A review: Your Name

Reviewing this movie, without spoiling it is hard, because of the mix of elements it has. So there is no way around.  Read only if you don’t mind SPOILERS.

Your name. The title doesn’t evocate much, but beneath it, there is one of the best time travel stories I’ve seen in many years. It is also an alternate history story, but one that works on the departure point rather than the future consequences of that. All thanks to the powers of a comet and a Shinto deity. It is also a story about changing fate for love (to your special one, to your friends, to your estranged family) and what connects people. But you learn all of that halfway through the movie in such heart-wrenching way that makes you cry.

The first half of the movie is an anime take on body swapping. A provincial girl, Mitsuha, who is a Shinto maiden, yearns to get away from her small village and her politician father. she finds out that every other day she trades bodies with a boy from Tokyo, Taki, who works as a waiter, is in love with the restaurant hostess -a nice person by the way- and dreams of becoming an architect. Only the Mitsuha’s grandma and sister realize what’s happening. Most movies would dwell in the hijinks of the trade, but not this one. Here, both characters soon realize what is happening and create plans so a to don’t disrupt their lives, leaving notes and journal entries in each other’s phones and basically trying to help each other through their weird experience and also improve each other’s lives. Soon they start to grow fond of each other, to the point they become in love and just when they realize it, an overbearing sense of sadness overcomes them and soon the exchanges stop happening. Taki, helped by best friend and his former romantic interest, the hostess, goes on a quest to find the town and the girl that has conquered his heart and they find it…

… obliterated by a comet’s fragment that crashed in the town three years before, killing everybody. This is where the story goes straight into alternate history and fantasy. Even if it feels a bit Deux ex Machina (there is a subtle but logical divine intervention for the rest of the plot to work), the story is cohesive. Soon everybody starts forgetting about the girl, but Taki fights back and with the help of the Shinto god of the temple where Mitsuha’s worked, a god of time and connection, travels back to her body in an attempt to convince the town to evacuate before they are killed by the natural phenomenon.

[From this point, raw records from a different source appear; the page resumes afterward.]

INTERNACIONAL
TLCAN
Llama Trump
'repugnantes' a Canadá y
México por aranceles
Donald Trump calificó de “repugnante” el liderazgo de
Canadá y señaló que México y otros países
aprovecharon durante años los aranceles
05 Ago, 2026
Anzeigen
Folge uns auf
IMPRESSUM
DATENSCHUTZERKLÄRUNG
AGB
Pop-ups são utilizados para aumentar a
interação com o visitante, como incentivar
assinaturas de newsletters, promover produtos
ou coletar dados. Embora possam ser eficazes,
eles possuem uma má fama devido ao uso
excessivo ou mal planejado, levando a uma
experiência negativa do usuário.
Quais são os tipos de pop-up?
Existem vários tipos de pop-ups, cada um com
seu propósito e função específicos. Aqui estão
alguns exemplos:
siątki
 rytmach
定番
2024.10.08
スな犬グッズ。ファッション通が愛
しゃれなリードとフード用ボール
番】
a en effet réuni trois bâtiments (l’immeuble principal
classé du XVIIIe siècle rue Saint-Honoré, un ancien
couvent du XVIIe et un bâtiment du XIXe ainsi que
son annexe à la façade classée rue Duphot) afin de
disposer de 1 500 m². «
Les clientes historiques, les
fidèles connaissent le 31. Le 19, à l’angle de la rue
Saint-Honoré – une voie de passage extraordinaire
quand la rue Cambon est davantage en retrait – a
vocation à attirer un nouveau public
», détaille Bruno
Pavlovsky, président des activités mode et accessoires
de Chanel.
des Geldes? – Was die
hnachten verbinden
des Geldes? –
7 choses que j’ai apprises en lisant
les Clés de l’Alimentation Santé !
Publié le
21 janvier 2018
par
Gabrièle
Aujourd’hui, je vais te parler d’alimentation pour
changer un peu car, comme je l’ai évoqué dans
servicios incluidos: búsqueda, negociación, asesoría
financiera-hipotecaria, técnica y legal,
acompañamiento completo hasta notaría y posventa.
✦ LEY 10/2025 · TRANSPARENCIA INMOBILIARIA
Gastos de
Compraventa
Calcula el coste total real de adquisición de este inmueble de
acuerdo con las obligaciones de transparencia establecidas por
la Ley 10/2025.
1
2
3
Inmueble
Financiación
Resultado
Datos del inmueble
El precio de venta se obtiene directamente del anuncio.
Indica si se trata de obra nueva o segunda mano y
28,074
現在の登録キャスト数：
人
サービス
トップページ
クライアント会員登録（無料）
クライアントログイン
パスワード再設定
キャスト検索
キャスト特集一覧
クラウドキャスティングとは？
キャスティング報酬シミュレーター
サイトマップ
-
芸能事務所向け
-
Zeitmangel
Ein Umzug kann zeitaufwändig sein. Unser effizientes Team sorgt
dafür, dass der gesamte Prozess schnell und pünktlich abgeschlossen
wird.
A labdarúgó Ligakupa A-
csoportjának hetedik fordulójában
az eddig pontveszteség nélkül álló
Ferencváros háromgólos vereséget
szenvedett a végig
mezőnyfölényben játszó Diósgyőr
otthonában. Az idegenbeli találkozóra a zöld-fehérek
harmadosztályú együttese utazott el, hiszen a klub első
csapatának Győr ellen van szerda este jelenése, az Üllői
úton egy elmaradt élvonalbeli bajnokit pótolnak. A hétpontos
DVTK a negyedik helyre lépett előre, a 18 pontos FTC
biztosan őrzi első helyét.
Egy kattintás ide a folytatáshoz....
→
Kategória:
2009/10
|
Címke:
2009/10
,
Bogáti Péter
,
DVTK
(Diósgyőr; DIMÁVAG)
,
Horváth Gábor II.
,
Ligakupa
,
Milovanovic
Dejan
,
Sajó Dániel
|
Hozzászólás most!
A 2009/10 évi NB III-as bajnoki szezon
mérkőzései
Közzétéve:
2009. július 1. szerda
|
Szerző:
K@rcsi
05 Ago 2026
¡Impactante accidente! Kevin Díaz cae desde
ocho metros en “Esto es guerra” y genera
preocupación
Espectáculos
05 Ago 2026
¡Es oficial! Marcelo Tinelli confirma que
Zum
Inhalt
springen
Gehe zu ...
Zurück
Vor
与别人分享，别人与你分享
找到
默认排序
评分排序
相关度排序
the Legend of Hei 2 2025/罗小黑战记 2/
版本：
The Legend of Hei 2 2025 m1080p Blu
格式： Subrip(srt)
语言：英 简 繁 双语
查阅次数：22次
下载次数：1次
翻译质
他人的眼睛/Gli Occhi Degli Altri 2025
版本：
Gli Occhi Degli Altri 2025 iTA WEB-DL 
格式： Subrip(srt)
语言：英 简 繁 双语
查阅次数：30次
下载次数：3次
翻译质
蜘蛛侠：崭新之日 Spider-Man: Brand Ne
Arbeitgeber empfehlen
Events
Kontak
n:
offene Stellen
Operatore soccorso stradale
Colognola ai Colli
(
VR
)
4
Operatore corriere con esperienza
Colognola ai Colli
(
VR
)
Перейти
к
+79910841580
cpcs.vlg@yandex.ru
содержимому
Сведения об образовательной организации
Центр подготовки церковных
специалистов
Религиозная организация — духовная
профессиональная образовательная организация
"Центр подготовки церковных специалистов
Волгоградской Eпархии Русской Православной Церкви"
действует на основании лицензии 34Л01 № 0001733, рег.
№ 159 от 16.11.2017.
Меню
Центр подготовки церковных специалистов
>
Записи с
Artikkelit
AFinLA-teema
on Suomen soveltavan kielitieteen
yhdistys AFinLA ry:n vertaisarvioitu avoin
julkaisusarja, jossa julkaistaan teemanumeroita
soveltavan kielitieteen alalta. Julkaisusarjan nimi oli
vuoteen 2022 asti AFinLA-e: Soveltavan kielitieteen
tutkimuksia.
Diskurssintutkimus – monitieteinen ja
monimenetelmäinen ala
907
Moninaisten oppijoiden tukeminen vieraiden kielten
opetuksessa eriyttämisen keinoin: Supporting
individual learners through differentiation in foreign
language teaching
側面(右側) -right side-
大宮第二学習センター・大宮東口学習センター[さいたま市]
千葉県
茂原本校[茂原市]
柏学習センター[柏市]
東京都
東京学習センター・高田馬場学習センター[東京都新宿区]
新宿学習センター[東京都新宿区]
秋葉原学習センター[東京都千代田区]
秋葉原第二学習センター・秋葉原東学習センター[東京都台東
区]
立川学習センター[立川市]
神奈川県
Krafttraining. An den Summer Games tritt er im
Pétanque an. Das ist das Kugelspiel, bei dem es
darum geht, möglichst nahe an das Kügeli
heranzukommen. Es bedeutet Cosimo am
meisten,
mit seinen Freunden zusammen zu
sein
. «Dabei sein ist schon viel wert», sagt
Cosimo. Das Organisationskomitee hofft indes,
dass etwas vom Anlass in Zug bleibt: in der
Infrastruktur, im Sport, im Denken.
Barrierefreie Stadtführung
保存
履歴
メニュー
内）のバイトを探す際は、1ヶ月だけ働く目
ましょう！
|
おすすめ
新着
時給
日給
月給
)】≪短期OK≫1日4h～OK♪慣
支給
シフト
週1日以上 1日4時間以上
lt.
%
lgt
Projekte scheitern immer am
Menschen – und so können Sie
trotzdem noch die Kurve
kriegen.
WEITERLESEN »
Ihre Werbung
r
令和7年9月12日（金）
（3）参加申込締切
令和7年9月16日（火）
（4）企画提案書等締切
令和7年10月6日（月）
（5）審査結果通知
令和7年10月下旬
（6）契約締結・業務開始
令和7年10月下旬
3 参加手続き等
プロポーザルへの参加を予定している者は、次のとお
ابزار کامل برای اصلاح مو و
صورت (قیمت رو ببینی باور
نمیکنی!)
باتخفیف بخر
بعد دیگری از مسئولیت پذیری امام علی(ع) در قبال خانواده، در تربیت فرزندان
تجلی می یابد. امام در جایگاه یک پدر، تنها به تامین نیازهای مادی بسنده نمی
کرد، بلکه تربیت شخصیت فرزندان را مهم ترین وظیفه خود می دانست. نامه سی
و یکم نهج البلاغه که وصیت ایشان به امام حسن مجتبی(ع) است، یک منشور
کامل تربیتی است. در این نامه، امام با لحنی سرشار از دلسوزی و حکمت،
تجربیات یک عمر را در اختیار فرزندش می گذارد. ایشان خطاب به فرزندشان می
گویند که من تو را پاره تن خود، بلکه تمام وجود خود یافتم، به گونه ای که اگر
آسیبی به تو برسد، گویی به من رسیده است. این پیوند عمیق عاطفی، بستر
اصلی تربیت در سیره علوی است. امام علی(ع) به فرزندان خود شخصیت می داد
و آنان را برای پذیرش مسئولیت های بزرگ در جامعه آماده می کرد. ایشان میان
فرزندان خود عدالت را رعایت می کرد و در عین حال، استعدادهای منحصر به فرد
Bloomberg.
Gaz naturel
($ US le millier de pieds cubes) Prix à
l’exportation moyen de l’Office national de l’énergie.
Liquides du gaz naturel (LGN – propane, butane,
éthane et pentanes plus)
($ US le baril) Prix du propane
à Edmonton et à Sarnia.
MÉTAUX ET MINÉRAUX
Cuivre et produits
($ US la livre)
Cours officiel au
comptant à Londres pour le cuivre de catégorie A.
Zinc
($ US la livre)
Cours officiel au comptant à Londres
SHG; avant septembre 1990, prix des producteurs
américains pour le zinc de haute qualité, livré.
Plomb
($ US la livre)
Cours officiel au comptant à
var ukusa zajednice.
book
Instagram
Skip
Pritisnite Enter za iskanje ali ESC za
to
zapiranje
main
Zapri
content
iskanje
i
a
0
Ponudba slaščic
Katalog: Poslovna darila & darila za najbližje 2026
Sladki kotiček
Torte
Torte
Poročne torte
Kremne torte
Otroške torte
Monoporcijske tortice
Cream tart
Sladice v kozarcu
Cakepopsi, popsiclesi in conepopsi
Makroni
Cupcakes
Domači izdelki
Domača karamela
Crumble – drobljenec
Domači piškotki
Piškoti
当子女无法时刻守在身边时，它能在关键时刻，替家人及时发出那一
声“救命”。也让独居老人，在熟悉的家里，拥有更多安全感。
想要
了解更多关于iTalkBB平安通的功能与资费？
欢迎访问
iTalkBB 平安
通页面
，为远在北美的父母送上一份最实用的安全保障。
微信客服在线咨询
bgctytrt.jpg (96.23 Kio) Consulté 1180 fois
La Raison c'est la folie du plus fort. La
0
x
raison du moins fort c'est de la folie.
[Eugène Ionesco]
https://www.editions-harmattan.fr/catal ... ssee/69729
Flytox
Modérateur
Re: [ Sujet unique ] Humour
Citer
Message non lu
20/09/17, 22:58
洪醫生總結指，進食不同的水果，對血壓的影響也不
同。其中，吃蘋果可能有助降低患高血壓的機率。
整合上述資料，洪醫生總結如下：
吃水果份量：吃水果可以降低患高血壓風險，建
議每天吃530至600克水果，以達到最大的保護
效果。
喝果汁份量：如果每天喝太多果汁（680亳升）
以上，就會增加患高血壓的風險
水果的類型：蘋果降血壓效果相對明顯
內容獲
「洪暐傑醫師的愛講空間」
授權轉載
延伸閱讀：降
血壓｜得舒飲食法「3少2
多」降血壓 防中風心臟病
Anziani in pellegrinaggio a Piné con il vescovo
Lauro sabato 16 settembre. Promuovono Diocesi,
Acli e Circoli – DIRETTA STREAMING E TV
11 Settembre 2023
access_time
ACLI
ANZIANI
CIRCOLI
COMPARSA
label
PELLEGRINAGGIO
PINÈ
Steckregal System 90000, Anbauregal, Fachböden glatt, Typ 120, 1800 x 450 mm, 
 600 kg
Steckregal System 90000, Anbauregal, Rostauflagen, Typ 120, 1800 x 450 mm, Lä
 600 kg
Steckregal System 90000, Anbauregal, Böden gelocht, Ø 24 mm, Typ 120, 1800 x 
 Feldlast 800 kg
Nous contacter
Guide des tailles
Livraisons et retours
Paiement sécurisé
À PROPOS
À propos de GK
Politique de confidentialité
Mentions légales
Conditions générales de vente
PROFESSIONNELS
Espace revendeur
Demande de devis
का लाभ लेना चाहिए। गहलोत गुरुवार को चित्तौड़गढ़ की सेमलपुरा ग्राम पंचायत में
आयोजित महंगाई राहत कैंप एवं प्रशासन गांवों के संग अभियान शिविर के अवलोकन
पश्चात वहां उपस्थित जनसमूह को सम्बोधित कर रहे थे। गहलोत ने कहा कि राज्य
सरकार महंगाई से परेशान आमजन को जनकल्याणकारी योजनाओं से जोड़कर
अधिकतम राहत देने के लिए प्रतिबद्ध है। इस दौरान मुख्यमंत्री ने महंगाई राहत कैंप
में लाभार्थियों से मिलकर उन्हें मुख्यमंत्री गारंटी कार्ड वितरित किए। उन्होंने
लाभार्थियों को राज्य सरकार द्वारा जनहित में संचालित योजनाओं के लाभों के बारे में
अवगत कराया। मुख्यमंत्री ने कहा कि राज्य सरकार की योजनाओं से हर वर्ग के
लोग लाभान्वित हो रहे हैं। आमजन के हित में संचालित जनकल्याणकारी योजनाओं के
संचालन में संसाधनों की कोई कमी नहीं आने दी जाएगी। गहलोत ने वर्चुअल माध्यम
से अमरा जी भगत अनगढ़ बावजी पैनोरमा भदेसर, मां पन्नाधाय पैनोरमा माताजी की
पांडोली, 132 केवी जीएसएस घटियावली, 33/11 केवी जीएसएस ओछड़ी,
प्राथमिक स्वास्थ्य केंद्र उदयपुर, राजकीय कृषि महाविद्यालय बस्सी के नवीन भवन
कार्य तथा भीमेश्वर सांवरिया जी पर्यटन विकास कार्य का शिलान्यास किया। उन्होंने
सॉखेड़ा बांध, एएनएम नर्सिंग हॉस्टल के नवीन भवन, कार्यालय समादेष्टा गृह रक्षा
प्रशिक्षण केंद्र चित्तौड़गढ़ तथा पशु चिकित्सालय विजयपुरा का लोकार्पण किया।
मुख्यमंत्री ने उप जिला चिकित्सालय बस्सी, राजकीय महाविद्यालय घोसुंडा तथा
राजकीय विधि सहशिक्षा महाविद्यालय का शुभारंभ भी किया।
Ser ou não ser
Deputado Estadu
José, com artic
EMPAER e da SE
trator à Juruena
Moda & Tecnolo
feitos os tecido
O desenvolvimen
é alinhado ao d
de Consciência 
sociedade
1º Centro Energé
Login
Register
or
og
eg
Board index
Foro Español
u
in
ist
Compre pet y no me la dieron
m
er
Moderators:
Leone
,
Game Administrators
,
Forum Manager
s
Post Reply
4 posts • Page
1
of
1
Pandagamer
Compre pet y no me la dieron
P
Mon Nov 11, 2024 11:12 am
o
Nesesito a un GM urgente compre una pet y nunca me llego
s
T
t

Even if that leads Mitsuha’s friends to commit criminal acts and her father to dismiss her as crazy. During the golden hour, both souls exchange bodies again and see each other, finally meeting in person. But before they can exchange names (hence the title of the movie) she disappears. The town is still destroyed and Taki forgets about her. It is devastating. But you are treated with a ‘what happened after’ and you find if Taki’s efforts saved the town. You get a happy ending, but you have to work for it.

There is no way my brief description does justice to the movie. It is something you have to experience fo yourself. The message is clear, you can fight destiny, moreover if time is not as linear as we think it is, but you need a good reason to do so. Love and the desire to save others are powerful motivations. The closest referent I have for those that are not anime fans, in terms of similar feelings is “Somewhere in Time”, but with a happier ending. Hearts will find each other in time, against any obstacle, being an erased memory or a cataclysmic event.

Music wise, the main theme is beautiful, one of the best I’ve heard in years, and the animation is flawless, combining 3D rendered landscapes with traditional animation in a way I have not seen before. And the sequence following the broken comet’s fall is breathtaking.

The movie, I dare to say, is perfect. I can’t recommend it enough. You have to see it to believe it.

Watch it if: you enjoy good slice of life stories, character driven stories, romantic plots and Japanese mythology.

Don’t watch it if: if you don’t like anime or time travel stories where there is no science behind.

Grade: 6 out of 5.

Desirability: I will put it this way, since we watched it, my wife and I have been looking for the blu-ray. I loved it, my wife doesn’t have words for how much she enjoyed it.